_Data in this exercise_:
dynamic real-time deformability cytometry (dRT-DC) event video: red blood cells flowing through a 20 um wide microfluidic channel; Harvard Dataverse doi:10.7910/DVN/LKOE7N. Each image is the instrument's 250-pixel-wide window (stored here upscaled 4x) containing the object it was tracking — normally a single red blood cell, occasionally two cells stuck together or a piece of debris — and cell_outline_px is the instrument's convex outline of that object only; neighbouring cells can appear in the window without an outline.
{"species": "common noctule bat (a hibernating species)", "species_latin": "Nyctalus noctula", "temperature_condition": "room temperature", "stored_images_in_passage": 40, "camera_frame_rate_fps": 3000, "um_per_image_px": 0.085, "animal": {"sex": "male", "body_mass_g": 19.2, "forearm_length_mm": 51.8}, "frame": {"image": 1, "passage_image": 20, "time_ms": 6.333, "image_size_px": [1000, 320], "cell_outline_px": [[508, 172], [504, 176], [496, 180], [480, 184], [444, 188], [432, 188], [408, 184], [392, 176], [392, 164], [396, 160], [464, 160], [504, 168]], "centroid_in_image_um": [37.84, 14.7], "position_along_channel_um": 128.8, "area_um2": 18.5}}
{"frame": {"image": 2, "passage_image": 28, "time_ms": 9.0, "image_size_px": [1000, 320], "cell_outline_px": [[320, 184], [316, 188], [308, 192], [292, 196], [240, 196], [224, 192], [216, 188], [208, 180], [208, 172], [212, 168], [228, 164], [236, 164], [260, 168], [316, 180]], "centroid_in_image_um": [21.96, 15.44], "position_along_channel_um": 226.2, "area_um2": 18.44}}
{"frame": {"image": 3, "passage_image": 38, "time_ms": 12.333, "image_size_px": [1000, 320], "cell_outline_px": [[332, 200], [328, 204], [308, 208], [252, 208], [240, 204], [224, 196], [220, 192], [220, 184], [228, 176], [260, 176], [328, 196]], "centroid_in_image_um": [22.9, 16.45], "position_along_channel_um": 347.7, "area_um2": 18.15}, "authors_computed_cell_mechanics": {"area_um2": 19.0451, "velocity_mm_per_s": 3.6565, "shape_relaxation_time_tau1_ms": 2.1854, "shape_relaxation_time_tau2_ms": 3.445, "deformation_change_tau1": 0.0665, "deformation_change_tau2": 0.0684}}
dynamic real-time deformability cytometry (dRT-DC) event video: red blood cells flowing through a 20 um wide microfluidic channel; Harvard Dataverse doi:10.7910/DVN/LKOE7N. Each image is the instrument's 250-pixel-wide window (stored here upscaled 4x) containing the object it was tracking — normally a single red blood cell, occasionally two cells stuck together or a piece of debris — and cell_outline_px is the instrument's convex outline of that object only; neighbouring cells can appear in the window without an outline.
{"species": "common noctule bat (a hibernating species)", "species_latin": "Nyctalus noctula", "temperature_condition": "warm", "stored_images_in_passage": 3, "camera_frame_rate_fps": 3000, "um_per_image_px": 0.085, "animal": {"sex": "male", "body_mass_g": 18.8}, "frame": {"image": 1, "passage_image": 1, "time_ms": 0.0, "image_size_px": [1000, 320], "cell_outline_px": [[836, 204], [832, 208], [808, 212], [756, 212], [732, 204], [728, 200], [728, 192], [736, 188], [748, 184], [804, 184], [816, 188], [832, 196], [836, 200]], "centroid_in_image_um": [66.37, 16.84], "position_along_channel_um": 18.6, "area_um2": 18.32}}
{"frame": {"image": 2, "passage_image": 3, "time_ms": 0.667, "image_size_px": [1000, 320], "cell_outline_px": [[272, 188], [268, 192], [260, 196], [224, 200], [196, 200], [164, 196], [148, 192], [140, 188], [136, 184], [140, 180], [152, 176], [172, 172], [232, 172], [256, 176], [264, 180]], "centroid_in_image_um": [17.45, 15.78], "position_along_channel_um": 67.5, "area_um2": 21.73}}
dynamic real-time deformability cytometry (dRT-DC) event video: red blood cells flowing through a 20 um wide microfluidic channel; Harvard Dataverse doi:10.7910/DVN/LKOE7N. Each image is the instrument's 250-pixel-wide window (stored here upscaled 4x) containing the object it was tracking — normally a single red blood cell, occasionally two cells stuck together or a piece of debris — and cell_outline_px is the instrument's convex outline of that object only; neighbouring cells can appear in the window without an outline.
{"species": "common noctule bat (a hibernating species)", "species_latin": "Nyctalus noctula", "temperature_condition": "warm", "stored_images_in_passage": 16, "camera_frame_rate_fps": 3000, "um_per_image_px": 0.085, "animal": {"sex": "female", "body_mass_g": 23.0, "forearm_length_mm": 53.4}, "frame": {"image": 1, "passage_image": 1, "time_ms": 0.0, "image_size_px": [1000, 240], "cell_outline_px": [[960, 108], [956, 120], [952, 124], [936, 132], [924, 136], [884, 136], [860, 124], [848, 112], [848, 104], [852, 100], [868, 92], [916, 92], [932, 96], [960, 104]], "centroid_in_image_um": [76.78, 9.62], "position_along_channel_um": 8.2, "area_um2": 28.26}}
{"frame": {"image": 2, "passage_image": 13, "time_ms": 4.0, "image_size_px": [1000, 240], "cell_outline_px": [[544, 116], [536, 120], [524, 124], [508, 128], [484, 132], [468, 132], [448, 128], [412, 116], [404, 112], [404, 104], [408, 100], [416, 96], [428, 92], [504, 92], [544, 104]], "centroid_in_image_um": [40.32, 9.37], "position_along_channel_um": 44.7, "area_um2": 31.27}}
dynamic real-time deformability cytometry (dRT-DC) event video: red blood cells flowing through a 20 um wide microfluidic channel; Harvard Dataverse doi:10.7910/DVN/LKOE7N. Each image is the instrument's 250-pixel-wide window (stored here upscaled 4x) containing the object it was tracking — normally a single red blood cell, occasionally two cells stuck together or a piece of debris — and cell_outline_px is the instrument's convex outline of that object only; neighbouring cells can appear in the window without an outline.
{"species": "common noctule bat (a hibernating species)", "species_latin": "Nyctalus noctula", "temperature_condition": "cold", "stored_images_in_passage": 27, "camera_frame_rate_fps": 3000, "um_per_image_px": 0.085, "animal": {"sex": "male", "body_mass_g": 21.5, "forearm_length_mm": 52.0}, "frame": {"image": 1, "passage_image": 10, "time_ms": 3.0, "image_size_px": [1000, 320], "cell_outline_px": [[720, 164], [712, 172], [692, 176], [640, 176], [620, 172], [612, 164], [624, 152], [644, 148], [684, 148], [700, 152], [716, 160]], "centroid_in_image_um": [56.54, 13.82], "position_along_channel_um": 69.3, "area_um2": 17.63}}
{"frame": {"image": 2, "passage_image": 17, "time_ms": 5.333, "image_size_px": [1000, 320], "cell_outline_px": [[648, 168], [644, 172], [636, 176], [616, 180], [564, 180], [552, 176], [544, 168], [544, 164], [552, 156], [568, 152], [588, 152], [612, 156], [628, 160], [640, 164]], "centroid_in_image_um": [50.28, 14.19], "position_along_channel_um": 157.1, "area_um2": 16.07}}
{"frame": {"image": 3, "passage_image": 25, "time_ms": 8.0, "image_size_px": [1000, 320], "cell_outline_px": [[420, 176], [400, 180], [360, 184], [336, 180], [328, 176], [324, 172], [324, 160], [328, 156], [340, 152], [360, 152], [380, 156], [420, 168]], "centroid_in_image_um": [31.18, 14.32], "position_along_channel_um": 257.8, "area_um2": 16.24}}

_Exercise directions_:
Using the listing above, reproduce each line without omission.

_In response_:
dynamic real-time deformability cytometry (dRT-DC) event video: red blood cells flowing through a 20 um wide microfluidic channel; Harvard Dataverse doi:10.7910/DVN/LKOE7N. Each image is the instrument's 250-pixel-wide window (stored here upscaled 4x) containing the object it was tracking — normally a single red blood cell, occasionally two cells stuck together or a piece of debris — and cell_outline_px is the instrument's convex outline of that object only; neighbouring cells can appear in the window without an outline.
{"species": "common noctule bat (a hibernating species)", "species_latin": "Nyctalus noctula", "temperature_condition": "room temperature", "stored_images_in_passage": 40, "camera_frame_rate_fps": 3000, "um_per_image_px": 0.085, "animal": {"sex": "male", "body_mass_g": 19.2, "forearm_length_mm": 51.8}, "frame": {"image": 1, "passage_image": 20, "time_ms": 6.333, "image_size_px": [1000, 320], "cell_outline_px": [[508, 172], [504, 176], [496, 180], [480, 184], [444, 188], [432, 188], [408, 184], [392, 176], [392, 164], [396, 160], [464, 160], [504, 168]], "centroid_in_image_um": [37.84, 14.7], "position_along_channel_um": 128.8, "area_um2": 18.5}}
{"frame": {"image": 2, "passage_image": 28, "time_ms": 9.0, "image_size_px": [1000, 320], "cell_outline_px": [[320, 184], [316, 188], [308, 192], [292, 196], [240, 196], [224, 192], [216, 188], [208, 180], [208, 172], [212, 168], [228, 164], [236, 164], [260, 168], [316, 180]], "centroid_in_image_um": [21.96, 15.44], "position_along_channel_um": 226.2, "area_um2": 18.44}}
{"frame": {"image": 3, "passage_image": 38, "time_ms": 12.333, "image_size_px": [1000, 320], "cell_outline_px": [[332, 200], [328, 204], [308, 208], [252, 208], [240, 204], [224, 196], [220, 192], [220, 184], [228, 176], [260, 176], [328, 196]], "centroid_in_image_um": [22.9, 16.45], "position_along_channel_um": 347.7, "area_um2": 18.15}, "authors_computed_cell_mechanics": {"area_um2": 19.0451, "velocity_mm_per_s": 3.6565, "shape_relaxation_time_tau1_ms": 2.1854, "shape_relaxation_time_tau2_ms": 3.445, "deformation_change_tau1": 0.0665, "deformation_change_tau2": 0.0684}}
dynamic real-time deformability cytometry (dRT-DC) event video: red blood cells flowing through a 20 um wide microfluidic channel; Harvard Dataverse doi:10.7910/DVN/LKOE7N. Each image is the instrument's 250-pixel-wide window (stored here upscaled 4x) containing the object it was tracking — normally a single red blood cell, occasionally two cells stuck together or a piece of debris — and cell_outline_px is the instrument's convex outline of that object only; neighbouring cells can appear in the window without an outline.
{"species": "common noctule bat (a hibernating species)", "species_latin": "Nyctalus noctula", "temperature_condition": "warm", "stored_images_in_passage": 3, "camera_frame_rate_fps": 3000, "um_per_image_px": 0.085, "animal": {"sex": "male", "body_mass_g": 18.8}, "frame": {"image": 1, "passage_image": 1, "time_ms": 0.0, "image_size_px": [1000, 320], "cell_outline_px": [[836, 204], [832, 208], [808, 212], [756, 212], [732, 204], [728, 200], [728, 192], [736, 188], [748, 184], [804, 184], [816, 188], [832, 196], [836, 200]], "centroid_in_image_um": [66.37, 16.84], "position_along_channel_um": 18.6, "area_um2": 18.32}}
{"frame": {"image": 2, "passage_image": 3, "time_ms": 0.667, "image_size_px": [1000, 320], "cell_outline_px": [[272, 188], [268, 192], [260, 196], [224, 200], [196, 200], [164, 196], [148, 192], [140, 188], [136, 184], [140, 180], [152, 176], [172, 172], [232, 172], [256, 176], [264, 180]], "centroid_in_image_um": [17.45, 15.78], "position_along_channel_um": 67.5, "area_um2": 21.73}}
dynamic real-time deformability cytometry (dRT-DC) event video: red blood cells flowing through a 20 um wide microfluidic channel; Harvard Dataverse doi:10.7910/DVN/LKOE7N. Each image is the instrument's 250-pixel-wide window (stored here upscaled 4x) containing the object it was tracking — normally a single red blood cell, occasionally two cells stuck together or a piece of debris — and cell_outline_px is the instrument's convex outline of that object only; neighbouring cells can appear in the window without an outline.
{"species": "common noctule bat (a hibernating species)", "species_latin": "Nyctalus noctula", "temperature_condition": "warm", "stored_images_in_passage": 16, "camera_frame_rate_fps": 3000, "um_per_image_px": 0.085, "animal": {"sex": "female", "body_mass_g": 23.0, "forearm_length_mm": 53.4}, "frame": {"image": 1, "passage_image": 1, "time_ms": 0.0, "image_size_px": [1000, 240], "cell_outline_px": [[960, 108], [956, 120], [952, 124], [936, 132], [924, 136], [884, 136], [860, 124], [848, 112], [848, 104], [852, 100], [868, 92], [916, 92], [932, 96], [960, 104]], "centroid_in_image_um": [76.78, 9.62], "position_along_channel_um": 8.2, "area_um2": 28.26}}
{"frame": {"image": 2, "passage_image": 13, "time_ms": 4.0, "image_size_px": [1000, 240], "cell_outline_px": [[544, 116], [536, 120], [524, 124], [508, 128], [484, 132], [468, 132], [448, 128], [412, 116], [404, 112], [404, 104], [408, 100], [416, 96], [428, 92], [504, 92], [544, 104]], "centroid_in_image_um": [40.32, 9.37], "position_along_channel_um": 44.7, "area_um2": 31.27}}
dynamic real-time deformability cytometry (dRT-DC) event video: red blood cells flowing through a 20 um wide microfluidic channel; Harvard Dataverse doi:10.7910/DVN/LKOE7N. Each image is the instrument's 250-pixel-wide window (stored here upscaled 4x) containing the object it was tracking — normally a single red blood cell, occasionally two cells stuck together or a piece of debris — and cell_outline_px is the instrument's convex outline of that object only; neighbouring cells can appear in the window without an outline.
{"species": "common noctule bat (a hibernating species)", "species_latin": "Nyctalus noctula", "temperature_condition": "cold", "stored_images_in_passage": 27, "camera_frame_rate_fps": 3000, "um_per_image_px": 0.085, "animal": {"sex": "male", "body_mass_g": 21.5, "forearm_length_mm": 52.0}, "frame": {"image": 1, "passage_image": 10, "time_ms": 3.0, "image_size_px": [1000, 320], "cell_outline_px": [[720, 164], [712, 172], [692, 176], [640, 176], [620, 172], [612, 164], [624, 152], [644, 148], [684, 148], [700, 152], [716, 160]], "centroid_in_image_um": [56.54, 13.82], "position_along_channel_um": 69.3, "area_um2": 17.63}}
{"frame": {"image": 2, "passage_image": 17, "time_ms": 5.333, "image_size_px": [1000, 320], "cell_outline_px": [[648, 168], [644, 172], [636, 176], [616, 180], [564, 180], [552, 176], [544, 168], [544, 164], [552, 156], [568, 152], [588, 152], [612, 156], [628, 160], [640, 164]], "centroid_in_image_um": [50.28, 14.19], "position_along_channel_um": 157.1, "area_um2": 16.07}}
{"frame": {"image": 3, "passage_image": 25, "time_ms": 8.0, "image_size_px": [1000, 320], "cell_outline_px": [[420, 176], [400, 180], [360, 184], [336, 180], [328, 176], [324, 172], [324, 160], [328, 156], [340, 152], [360, 152], [380, 156], [420, 168]], "centroid_in_image_um": [31.18, 14.32], "position_along_channel_um": 257.8, "area_um2": 16.24}}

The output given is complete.